» **ISTRUZIONE ASSEGNATA A**: Traduci in inglese questa frase del testo su Gliff di Ali Smith: "Soprattutto, Ali Smith ha assorbito la lezione di Virginia Woolf, e i ritmi della sua prosa fluida, ricca di tensioni interiori."

» **ESTRATTO DEL DOCUMENTO**:
┌──
Si potrebbe considerare Gliff di Ali Smith (appena pubblicato in Italia da Sur con la traduzione di Federica Acero) come un ulteriore passo avanti verso la disgregazione della tradizione distopica inglese di Wells, Huxley, Orwell. Autrice, tra l’altro, di un quartetto di romanzi che prendono il titolo dalle stagioni dell’anno, la scozzese Ali Smith ama destabilizzare i livelli temporali, alternando bruschi passaggi narrativi che passano dalla citazione della narrativa vittoriana (la prima riga di Autumn, 2016, riprende l’incipit di Le due città di Dickens) ai riferimenti all’Inghilterra della Brexit, dall’evocazione della natura all’indagine sui sentimenti e le emozioni individuali. Soprattutto, Ali Smith ha assorbito la lezione di Virginia Woolf, e i ritmi della sua prosa fluida, ricca di tensioni interiori. Il suo Gliff si presenta come una lettura impegnativa, tanto è sfilacciato il racconto di un/a adolescente, Bri o Briar (Rovo), dall’incerta identità di genere, che, assieme a Rose, la sorella minore, viene abbandonata/o dalla madre e dal suo compagno, detenuti probabilmente in una struttura governativa. Se i contorni dell’Inghilterra totalitaria sono quanto mai sfumati e privi di consistenza ideologica, è pur vero che una larga parte della popolazione sembra costituita di unverifiable, cioè di individui tenuti al margine del sistema e sottoposti a varie forme di vessazione e di controllo. I tentativi di conservare la loro indipendenza da parte delle due figure principali, aiutate da altri personaggi, come l’anziana Oona, portano Briar e Rose in una comunità di reietti ospitata in un antico edificio scolastico. E lì che Rose guiderà il cavallo Gliff, che sembra uscito da un quadro del pittore settecentesco George Stubbs, un potente simbolo di libertà, ma anche corpo materiale del mondo animale. (Per dirla in parole povere, Gliff passa il tempo defecando e urinando sul pavimento dell’edificio). Dopo il brusco passaggio di cinque anni, Briar finisce ingabbiata nel sistema con quei compiti di sorveglianza che sembrano essere una delle maggiori attività svolte nell’Inghilterra del futuro.
└──
» **ISTRUZIONE ASSEGNATA B**: Conta le righe dei record in cui compare la parola "blue", distinguendo tra maiuscole e minuscole. Scrivi soltanto il numero.

» **INFORMAZIONI ESTRATTE**:
┌──
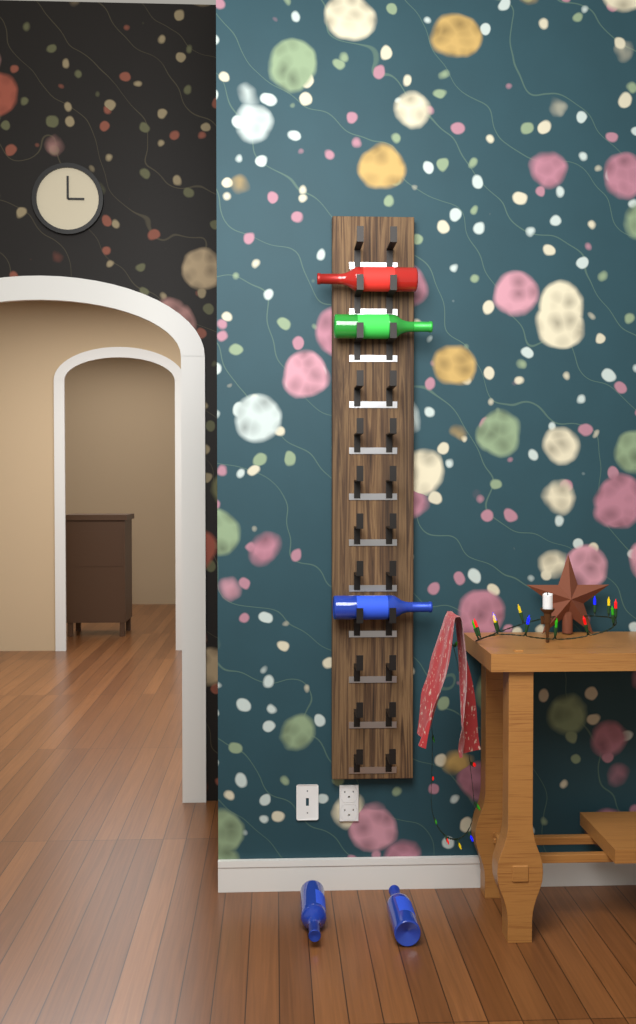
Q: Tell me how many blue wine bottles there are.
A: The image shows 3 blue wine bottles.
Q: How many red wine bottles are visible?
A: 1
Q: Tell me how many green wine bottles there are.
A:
└──
┌──
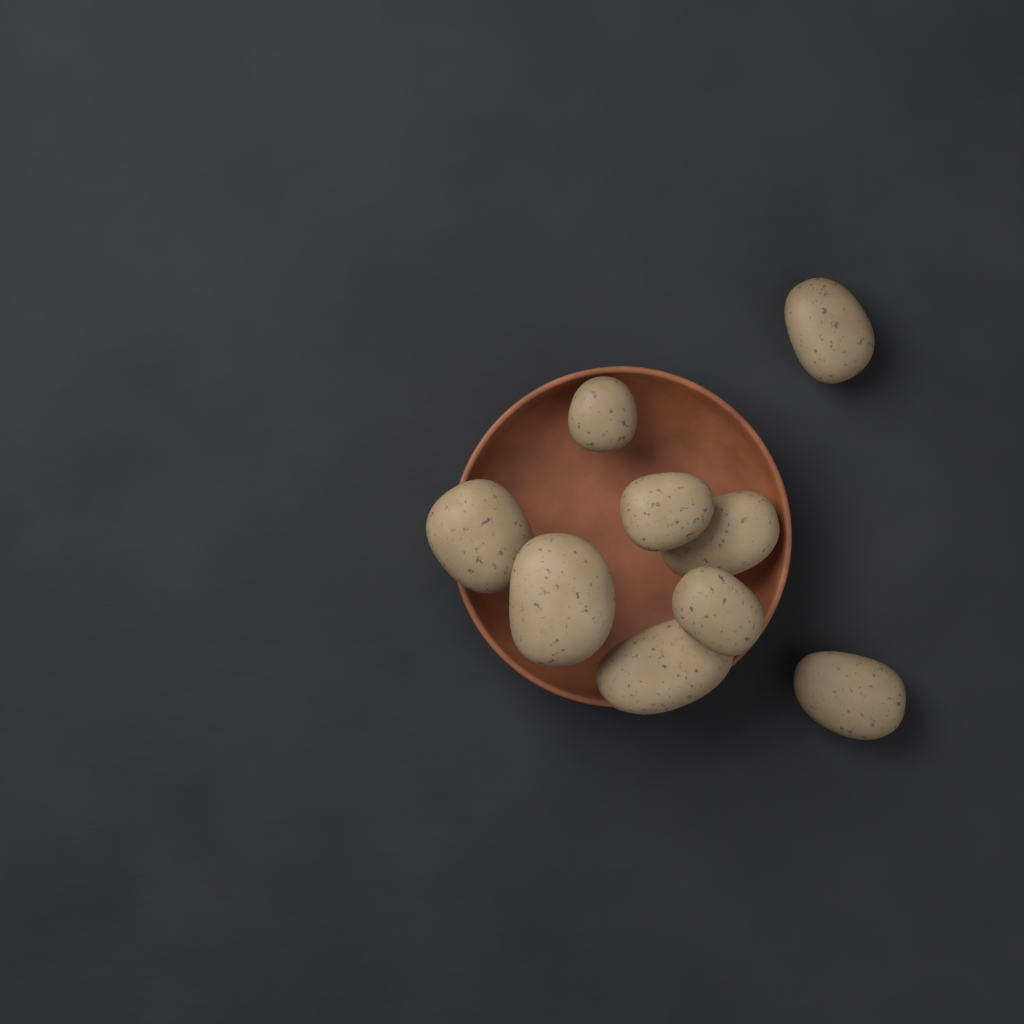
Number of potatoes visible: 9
└──
» **RISULTATO A**: Above all, Ali Smith has absorbed the lesson of Virginia Woolf, and the rhythms of her fluid prose, rich in inner tensions.

» **RISULTATO B**: 2